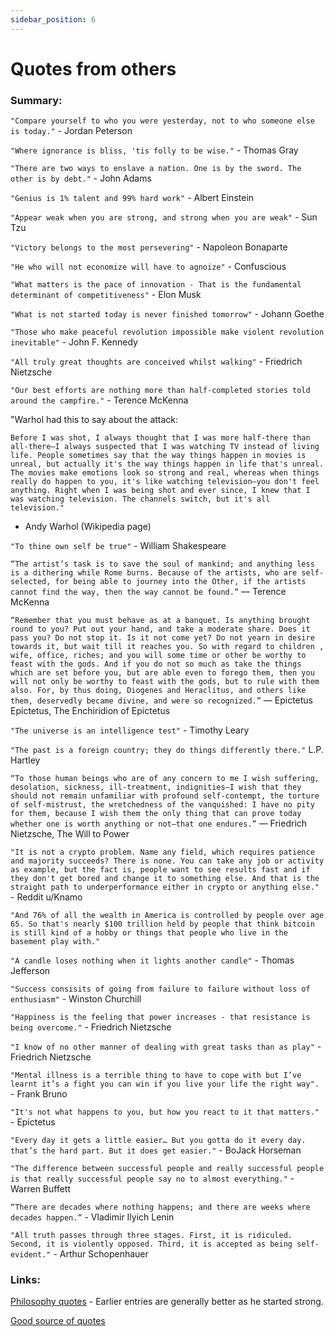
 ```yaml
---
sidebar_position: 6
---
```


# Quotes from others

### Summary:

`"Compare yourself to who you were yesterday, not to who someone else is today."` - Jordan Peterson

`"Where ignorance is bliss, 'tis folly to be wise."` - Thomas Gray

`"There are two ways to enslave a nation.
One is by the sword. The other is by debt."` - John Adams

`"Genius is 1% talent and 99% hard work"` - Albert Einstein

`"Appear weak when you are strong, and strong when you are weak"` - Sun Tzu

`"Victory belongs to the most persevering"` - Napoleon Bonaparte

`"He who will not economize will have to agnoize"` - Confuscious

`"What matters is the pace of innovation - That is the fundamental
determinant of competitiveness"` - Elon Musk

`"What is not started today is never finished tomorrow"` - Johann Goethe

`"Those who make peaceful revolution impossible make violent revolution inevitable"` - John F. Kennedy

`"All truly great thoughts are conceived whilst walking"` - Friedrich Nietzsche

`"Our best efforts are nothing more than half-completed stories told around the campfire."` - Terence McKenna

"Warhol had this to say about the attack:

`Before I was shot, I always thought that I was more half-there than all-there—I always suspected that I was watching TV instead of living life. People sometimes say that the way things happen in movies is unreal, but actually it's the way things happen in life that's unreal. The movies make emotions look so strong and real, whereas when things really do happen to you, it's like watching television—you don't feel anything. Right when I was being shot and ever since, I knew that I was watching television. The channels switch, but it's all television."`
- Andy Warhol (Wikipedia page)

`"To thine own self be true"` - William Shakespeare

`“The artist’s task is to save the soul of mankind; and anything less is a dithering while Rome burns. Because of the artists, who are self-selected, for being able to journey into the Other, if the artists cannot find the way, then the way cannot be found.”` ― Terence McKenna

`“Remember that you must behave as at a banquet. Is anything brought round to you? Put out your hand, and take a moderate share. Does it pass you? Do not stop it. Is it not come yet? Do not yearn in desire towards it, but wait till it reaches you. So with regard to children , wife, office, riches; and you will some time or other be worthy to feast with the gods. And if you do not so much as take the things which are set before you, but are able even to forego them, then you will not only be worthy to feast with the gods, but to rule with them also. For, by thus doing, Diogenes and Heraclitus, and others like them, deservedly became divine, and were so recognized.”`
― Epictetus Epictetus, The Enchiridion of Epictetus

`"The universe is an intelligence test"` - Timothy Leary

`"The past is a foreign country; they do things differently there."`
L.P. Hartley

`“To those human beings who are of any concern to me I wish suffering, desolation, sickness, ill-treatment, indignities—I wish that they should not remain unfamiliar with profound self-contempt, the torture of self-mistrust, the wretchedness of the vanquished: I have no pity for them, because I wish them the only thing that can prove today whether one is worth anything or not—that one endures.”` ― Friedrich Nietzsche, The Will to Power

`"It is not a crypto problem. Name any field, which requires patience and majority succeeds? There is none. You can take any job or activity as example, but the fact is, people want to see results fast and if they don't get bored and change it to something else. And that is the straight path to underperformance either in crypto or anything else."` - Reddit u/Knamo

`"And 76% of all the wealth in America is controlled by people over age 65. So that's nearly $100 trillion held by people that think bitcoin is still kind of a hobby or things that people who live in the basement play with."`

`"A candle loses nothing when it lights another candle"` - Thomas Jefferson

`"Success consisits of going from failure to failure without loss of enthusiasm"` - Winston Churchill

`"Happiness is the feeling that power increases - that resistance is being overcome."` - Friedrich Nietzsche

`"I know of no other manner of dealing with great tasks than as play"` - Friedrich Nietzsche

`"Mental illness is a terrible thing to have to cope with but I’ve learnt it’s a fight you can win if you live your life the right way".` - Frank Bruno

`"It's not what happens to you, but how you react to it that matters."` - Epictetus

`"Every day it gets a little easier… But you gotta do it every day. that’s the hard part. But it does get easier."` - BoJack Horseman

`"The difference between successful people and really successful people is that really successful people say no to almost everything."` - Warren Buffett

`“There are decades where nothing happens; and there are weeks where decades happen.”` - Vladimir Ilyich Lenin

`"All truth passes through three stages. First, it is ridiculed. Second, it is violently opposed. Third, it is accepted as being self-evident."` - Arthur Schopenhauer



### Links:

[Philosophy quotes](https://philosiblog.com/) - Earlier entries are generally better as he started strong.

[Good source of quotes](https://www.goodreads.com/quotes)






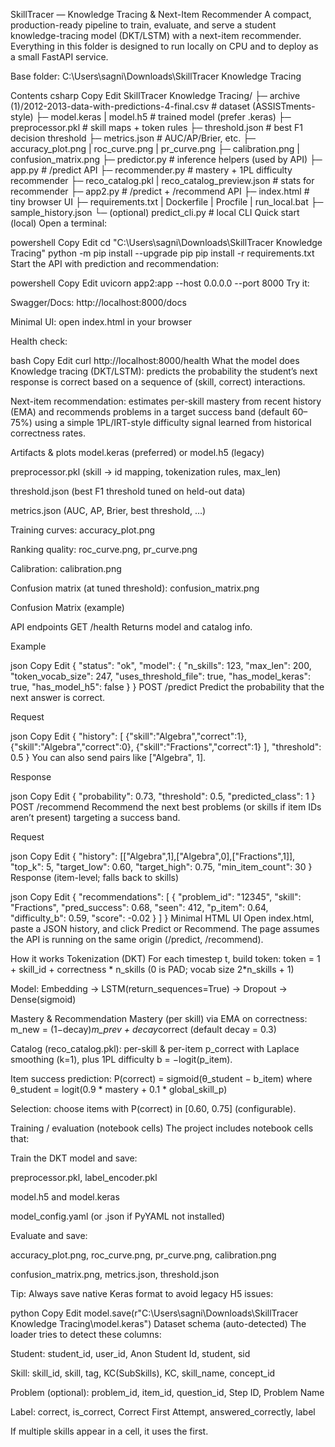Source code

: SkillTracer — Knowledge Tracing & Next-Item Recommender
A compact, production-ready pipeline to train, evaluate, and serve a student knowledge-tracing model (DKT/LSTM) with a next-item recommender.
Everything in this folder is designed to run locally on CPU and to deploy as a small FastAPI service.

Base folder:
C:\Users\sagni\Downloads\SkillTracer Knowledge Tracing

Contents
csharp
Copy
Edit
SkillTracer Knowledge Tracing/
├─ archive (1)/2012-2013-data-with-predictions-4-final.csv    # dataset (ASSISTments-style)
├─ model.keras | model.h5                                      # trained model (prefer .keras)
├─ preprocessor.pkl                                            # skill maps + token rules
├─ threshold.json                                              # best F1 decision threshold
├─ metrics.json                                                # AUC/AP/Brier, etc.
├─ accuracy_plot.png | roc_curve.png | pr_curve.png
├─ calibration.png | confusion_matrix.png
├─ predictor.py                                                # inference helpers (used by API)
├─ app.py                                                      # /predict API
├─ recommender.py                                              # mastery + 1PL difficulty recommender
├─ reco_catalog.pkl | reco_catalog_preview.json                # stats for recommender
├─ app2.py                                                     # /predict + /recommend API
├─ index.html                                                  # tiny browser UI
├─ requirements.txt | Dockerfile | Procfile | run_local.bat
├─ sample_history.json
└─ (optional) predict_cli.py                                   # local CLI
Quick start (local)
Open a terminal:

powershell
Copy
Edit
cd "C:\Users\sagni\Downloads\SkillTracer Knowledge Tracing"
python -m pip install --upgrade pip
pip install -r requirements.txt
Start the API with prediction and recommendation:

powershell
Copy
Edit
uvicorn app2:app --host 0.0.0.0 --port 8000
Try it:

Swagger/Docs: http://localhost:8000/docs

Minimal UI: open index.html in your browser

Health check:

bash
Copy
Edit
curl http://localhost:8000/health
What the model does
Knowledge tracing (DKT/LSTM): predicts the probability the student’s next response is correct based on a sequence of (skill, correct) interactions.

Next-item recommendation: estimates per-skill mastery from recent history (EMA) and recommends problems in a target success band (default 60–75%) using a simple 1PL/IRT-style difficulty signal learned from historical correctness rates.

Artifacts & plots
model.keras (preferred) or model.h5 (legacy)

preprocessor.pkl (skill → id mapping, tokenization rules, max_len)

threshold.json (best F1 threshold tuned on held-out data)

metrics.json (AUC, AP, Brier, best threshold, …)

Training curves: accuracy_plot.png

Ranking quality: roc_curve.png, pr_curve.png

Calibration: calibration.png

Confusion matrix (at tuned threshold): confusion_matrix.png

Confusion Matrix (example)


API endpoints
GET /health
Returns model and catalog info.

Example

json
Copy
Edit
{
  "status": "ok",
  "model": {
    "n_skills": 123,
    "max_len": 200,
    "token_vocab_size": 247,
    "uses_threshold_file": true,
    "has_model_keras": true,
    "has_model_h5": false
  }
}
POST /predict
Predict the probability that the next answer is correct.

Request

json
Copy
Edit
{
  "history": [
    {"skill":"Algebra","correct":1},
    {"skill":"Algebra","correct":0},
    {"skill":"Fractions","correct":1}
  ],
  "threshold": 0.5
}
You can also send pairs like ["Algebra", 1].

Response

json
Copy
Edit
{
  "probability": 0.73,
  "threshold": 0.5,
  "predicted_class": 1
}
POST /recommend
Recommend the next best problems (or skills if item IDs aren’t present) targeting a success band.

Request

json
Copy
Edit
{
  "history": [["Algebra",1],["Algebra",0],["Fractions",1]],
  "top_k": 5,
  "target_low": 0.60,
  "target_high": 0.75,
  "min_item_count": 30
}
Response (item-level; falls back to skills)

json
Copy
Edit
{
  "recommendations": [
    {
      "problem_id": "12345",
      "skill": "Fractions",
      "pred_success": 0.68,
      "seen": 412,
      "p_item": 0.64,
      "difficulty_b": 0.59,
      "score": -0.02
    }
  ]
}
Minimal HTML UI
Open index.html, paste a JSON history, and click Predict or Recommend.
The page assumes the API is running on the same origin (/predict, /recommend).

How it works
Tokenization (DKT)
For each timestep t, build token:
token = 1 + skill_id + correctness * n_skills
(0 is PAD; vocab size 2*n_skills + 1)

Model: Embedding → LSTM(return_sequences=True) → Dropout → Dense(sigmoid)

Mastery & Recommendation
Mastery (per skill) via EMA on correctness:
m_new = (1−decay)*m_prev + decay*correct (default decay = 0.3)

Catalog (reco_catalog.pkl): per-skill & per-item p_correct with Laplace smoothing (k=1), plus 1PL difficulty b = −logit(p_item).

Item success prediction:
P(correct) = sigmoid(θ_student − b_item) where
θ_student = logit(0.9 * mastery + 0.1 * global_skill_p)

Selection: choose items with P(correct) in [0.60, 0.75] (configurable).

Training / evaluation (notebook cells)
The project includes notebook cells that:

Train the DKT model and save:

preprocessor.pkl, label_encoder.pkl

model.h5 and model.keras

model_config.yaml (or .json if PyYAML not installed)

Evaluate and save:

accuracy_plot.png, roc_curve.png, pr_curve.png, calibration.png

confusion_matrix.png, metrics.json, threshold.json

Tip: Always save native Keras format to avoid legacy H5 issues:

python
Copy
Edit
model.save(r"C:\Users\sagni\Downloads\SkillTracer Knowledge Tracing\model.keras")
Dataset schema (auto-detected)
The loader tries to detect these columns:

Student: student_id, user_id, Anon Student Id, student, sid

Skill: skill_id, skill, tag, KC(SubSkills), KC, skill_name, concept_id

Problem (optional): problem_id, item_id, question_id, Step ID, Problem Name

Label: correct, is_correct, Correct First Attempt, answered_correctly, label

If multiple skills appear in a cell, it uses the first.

→ Work to be completed
Find where the line with "curl http://localhost:8000/health" sits in the material above, then copy exactly from it through the line with "model.keras (preferred) or model.h5 (legacy)". Add no other line.

→ Response area
curl http://localhost:8000/health
What the model does
Knowledge tracing (DKT/LSTM): predicts the probability the student’s next response is correct based on a sequence of (skill, correct) interactions.

Next-item recommendation: estimates per-skill mastery from recent history (EMA) and recommends problems in a target success band (default 60–75%) using a simple 1PL/IRT-style difficulty signal learned from historical correctness rates.

Artifacts & plots
model.keras (preferred) or model.h5 (legacy)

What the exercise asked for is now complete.